De acordo com o instituto privado AccuWeather, após uma temporada de furacões tranqüila em 2006, a Flórida e outros estados norte-americanos banhados pelo golfo do México devem receber menos tempestades que na temporada de 2005, marcada pelo Katrina e o Rita. O problema, segundo o instituto, no entanto, será a intensidade.

“Não chegaremos nem perto da quantidade de tempestades de 2005, mas a intensidade das tempestades que recebermos será uma grande preocupação”, disse Joe Bastardi, meteorologista-chefe de furacões da AccuWeather.com, em nota.

Já o instituto britânico Tropical Storm Risk previu neste mês que a próxima temporada (junho a novembro) terá quatro furacões “intensos.”
“Toda a região – inclusive Nova Orleans e outras áreas que ainda estão se reconstruindo depois do Katrina – está sus-cetível a tempestades”, afirmou Bastardi, do AccuWeather.

De acordo com o especialista em meteorologia William Gray e sua equipe, da Universidade Estadual do Colorado, no entanto, a temporada de 2007 terá 17 tempestades tropicais, das quais nove se transformariam em furacões.

Para o chefe do Centro Nacional de Furacões dos EUA, Bill Proenza, de fato, a temporada de furacões deste ano deve contar com várias ocorrências. Ele, no entanto, afirmou na quarta-feira(4), durante a Conferência Nacional de Furacões em New Orleans, que o momento ainda é de avaliação.

– Ainda estamos avaliando exatamente estes dados mas, ao mesmo tempo, acho que a tendência, neste momento, é no sentido de que esta temporada seja mais agitada”, disse.

Segundo Proenza, o Centro Nacional de Furacões divulgará sua previsão oficial para 2007, bem mais fundamentada, na terceira semana de maio. “Há muitos fatores que podem influenciar essa previsão.
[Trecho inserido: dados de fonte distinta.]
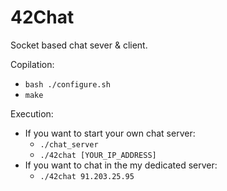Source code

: # 42Chat
Socket based chat sever & client.

Copilation:
  - `bash ./configure.sh`
  - `make`

Execution:
  - If you want to start your own chat server:
    - `./chat_server`
    - `./42chat [YOUR_IP_ADDRESS]`
  - If you want to chat in the my dedicated server:
    - `./42chat 91.203.25.95`
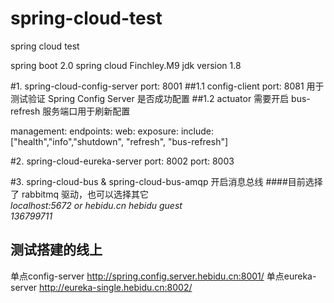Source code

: # spring-cloud-test
spring cloud test 

spring boot 2.0
spring cloud  Finchley.M9
jdk version 1.8


#1. spring-cloud-config-server
port: 8001
##1.1 config-client
port: 8081
用于测试验证 Spring Config Server 是否成功配置
##1.2 actuator 需要开启 bus-refresh 服务端口用于刷新配置

management:
  endpoints:
    web:
      exposure:
        include:  ["health","info","shutdown", "refresh", "bus-refresh"]

#2. spring-cloud-eureka-server
port: 8002
port: 8003

#3. spring-cloud-bus & spring-cloud-bus-amqp
开启消息总线
####目前选择了 rabbitmq 驱动，也可以选择其它   
*localhost:5672    or hebidu.cn hebidu
guest   
136799711*



##  测试搭建的线上
单点config-server
http://spring.config.server.hebidu.cn:8001/
单点eureka-server
http://eureka-single.hebidu.cn:8002/
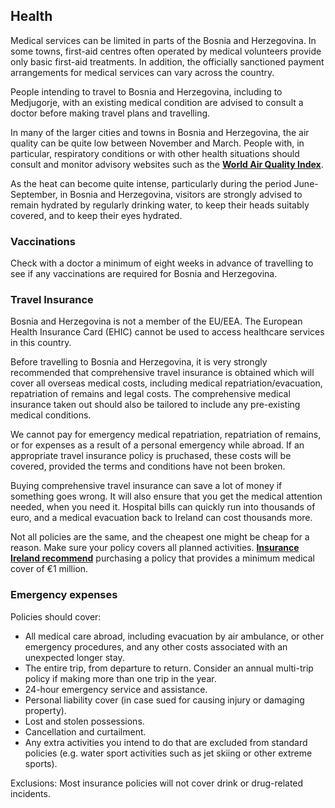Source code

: ## Health

Medical services can be limited in parts of the Bosnia and Herzegovina. In some towns, first-aid centres often operated by medical volunteers provide only basic first-aid treatments. In addition, the officially sanctioned payment arrangements for medical services can vary across the country.

People intending to travel to Bosnia and Herzegovina, including to Medjugorje, with an existing medical condition are advised to consult a doctor before making travel plans and travelling.

In many of the larger cities and towns in Bosnia and Herzegovina, the air quality can be quite low between November and March. People with, in particular, respiratory conditions or with other health situations should consult and monitor advisory websites such as the [**World Air Quality Index**](https://waqi.info/).

As the heat can become quite intense, particularly during the period June-September, in Bosnia and Herzegovina, visitors are strongly advised to remain hydrated by regularly drinking water, to keep their heads suitably covered, and to keep their eyes hydrated.

### **Vaccinations**

Check with a doctor a minimum of eight weeks in advance of travelling to see if any vaccinations are required for Bosnia and Herzegovina.

### **Travel Insurance**

Bosnia and Herzegovina is not a member of the EU/EEA. The European Health Insurance Card (EHIC) cannot be used to access healthcare services in this country.

Before travelling to Bosnia and Herzegovina, it is very strongly recommended that comprehensive travel insurance is obtained which will cover all overseas medical costs, including medical repatriation/evacuation, repatriation of remains and legal costs. The comprehensive medical insurance taken out should also be tailored to include any pre-existing medical conditions.

We cannot pay for emergency medical repatriation, repatriation of remains, or for expenses as a result of a personal emergency while abroad. If an appropriate travel insurance policy is pruchased, these costs will be covered, provided the terms and conditions have not been broken.

Buying comprehensive travel insurance can save a lot of money if something goes wrong. It will also ensure that you get the medical attention needed, when you need it. Hospital bills can quickly run into thousands of euro, and a medical evacuation back to Ireland can cost thousands more.

Not all policies are the same, and the cheapest one might be cheap for a reason. Make sure your policy covers all planned activities. [**Insurance Ireland recommend**](http://www.insuranceireland.eu/consumer-information/general-non-life-insurance/travel) purchasing a policy that provides a minimum medical cover of €1 million.

### **Emergency expenses**

Policies should cover:

* All medical care abroad, including evacuation by air ambulance, or other emergency procedures, and any other costs associated with an unexpected longer stay.
* The entire trip, from departure to return. Consider an annual multi-trip policy if making more than one trip in the year.
* 24-hour emergency service and assistance.
* Personal liability cover (in case sued for causing injury or damaging property).
* Lost and stolen possessions.
* Cancellation and curtailment.
* Any extra activities you intend to do that are excluded from standard policies (e.g. water sport activities such as jet skiing or other extreme sports).

Exclusions: Most insurance policies will not cover drink or drug-related incidents.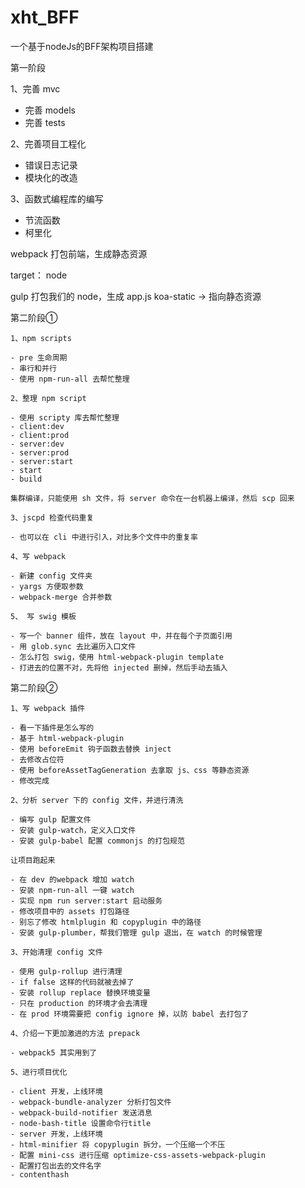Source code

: # xht_BFF
一个基于nodeJs的BFF架构项目搭建

第一阶段

1、完善 mvc

- 完善 models 
- 完善 tests 

2、完善项目工程化

- 错误日志记录 
- 模块化的改造 

3、函数式编程库的编写

- 节流函数 
- 柯里化 

webpack 打包前端，生成静态资源

target： node

gulp 打包我们的 node，生成 app.js koa-static -> 指向静态资源

第二阶段①

    1、npm scripts

    - pre 生命周期
    - 串行和并行
    - 使用 npm-run-all 去帮忙整理

    2、整理 npm script

    - 使用 scripty 库去帮忙整理
    - client:dev
    - client:prod
    - server:dev
    - server:prod
    - server:start
    - start
    - build

    集群编译，只能使用 sh 文件，将 server 命令在一台机器上编译，然后 scp 回来

    3、jscpd 检查代码重复

    - 也可以在 cli 中进行引入，对比多个文件中的重复率

    4、写 webpack

    - 新建 config 文件夹
    - yargs 方便取参数
    - webpack-merge 合并参数

    5、 写 swig 模板

    - 写一个 banner 组件，放在 layout 中，并在每个子页面引用
    - 用 glob.sync 去比遍历入口文件
    - 怎么打包 swig，使用 html-webpack-plugin template
    - 打进去的位置不对，先将他 injected 删掉，然后手动去插入

第二阶段②

    1、写 webpack 插件

    - 看一下插件是怎么写的
    - 基于 html-webpack-plugin
    - 使用 beforeEmit 钩子函数去替换 inject
    - 去修改占位符
    - 使用 beforeAssetTagGeneration 去拿取 js、css 等静态资源
    - 修改完成

    2、分析 server 下的 config 文件，并进行清洗  

    - 编写 gulp 配置文件
    - 安装 gulp-watch，定义入口文件
    - 安装 gulp-babel 配置 commonjs 的打包规范

    让项目跑起来

    - 在 dev 的webpack 增加 watch
    - 安装 npm-run-all 一键 watch
    - 实现 npm run server:start 启动服务
    - 修改项目中的 assets 打包路径
    - 别忘了修改 htmlplugin 和 copyplugin 中的路径
    - 安装 gulp-plumber，帮我们管理 gulp 退出，在 watch 的时候管理

    3、开始清理 config 文件 

    - 使用 gulp-rollup 进行清理
    - if false 这样的代码就被去掉了
    - 安装 rollup replace 替换环境变量
    - 只在 production 的环境才会去清理
    - 在 prod 环境需要把 config ignore 掉，以防 babel 去打包了

    4、介绍一下更加激进的方法 prepack

    - webpack5 其实用到了

    5、进行项目优化

    - client 开发，上线环境
    - webpack-bundle-analyzer 分析打包文件
    - webpack-build-notifier 发送消息
    - node-bash-title 设置命令行title
    - server 开发，上线环境
    - html-minifier 将 copyplugin 拆分，一个压缩一个不压
    - 配置 mini-css 进行压缩 optimize-css-assets-webpack-plugin
    - 配置打包出去的文件名字
    - contenthash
E eu peço aos senhores um pouco de paciência e que esperem até analisarmos todos esses fatores”, disse.

Prejuízos
Em 2005, o Katrina matou cerca de 1,5 mil pessoas na costa sul do País, deixou dezenas de milhares de desabrigados e provocou prejuízos de bilhões de dólares. Por causa da possível redução da capacidade de refino de petróleo, afetada pelos furacões, os prejuízos podem se repetir.

“As tempestades mais fortes deste ano devem ser o tipo de perturbação sentida nas carteiras e bolsos”, afirmou Bastardi do AccuWeather. Há dois anos, a passagem do Katrina fez o litro da gasolina subir acima de 0,80 dólar, um recorde. Um mês depois, o Rita reduziu em 14 por cento a capacida-de de refino de petróleo dos EUA.

Bastardi previu também que o Nordeste dos EUA passará os próximos dez anos sendo afetado por tempestades violentas.

“No ano passado, o Nordeste pode ter se esquivado da bala, mas infelizmente não se pode ter tanta sorte por tanto tempo. Estamos em um padrão semelhante ao do final da década de 1930 e começo da de 40, quando o Nordeste foi atingido por duas fortes tempestades.”
A relativa calma da temporada passada – desmentindo as previsões – não reverte a tendência de mais tempestades, segundo Bastardi. Em 2005, foram 28 tempestades e 14 furacões, uma temporada um pouco mais ativa que a de 2004.

“Estamos vivendo um tempo de dificuldade climática,” disse Bastardi. “Estamos em um ciclo onde os extremos climáticos são mais a norma que a exceção.”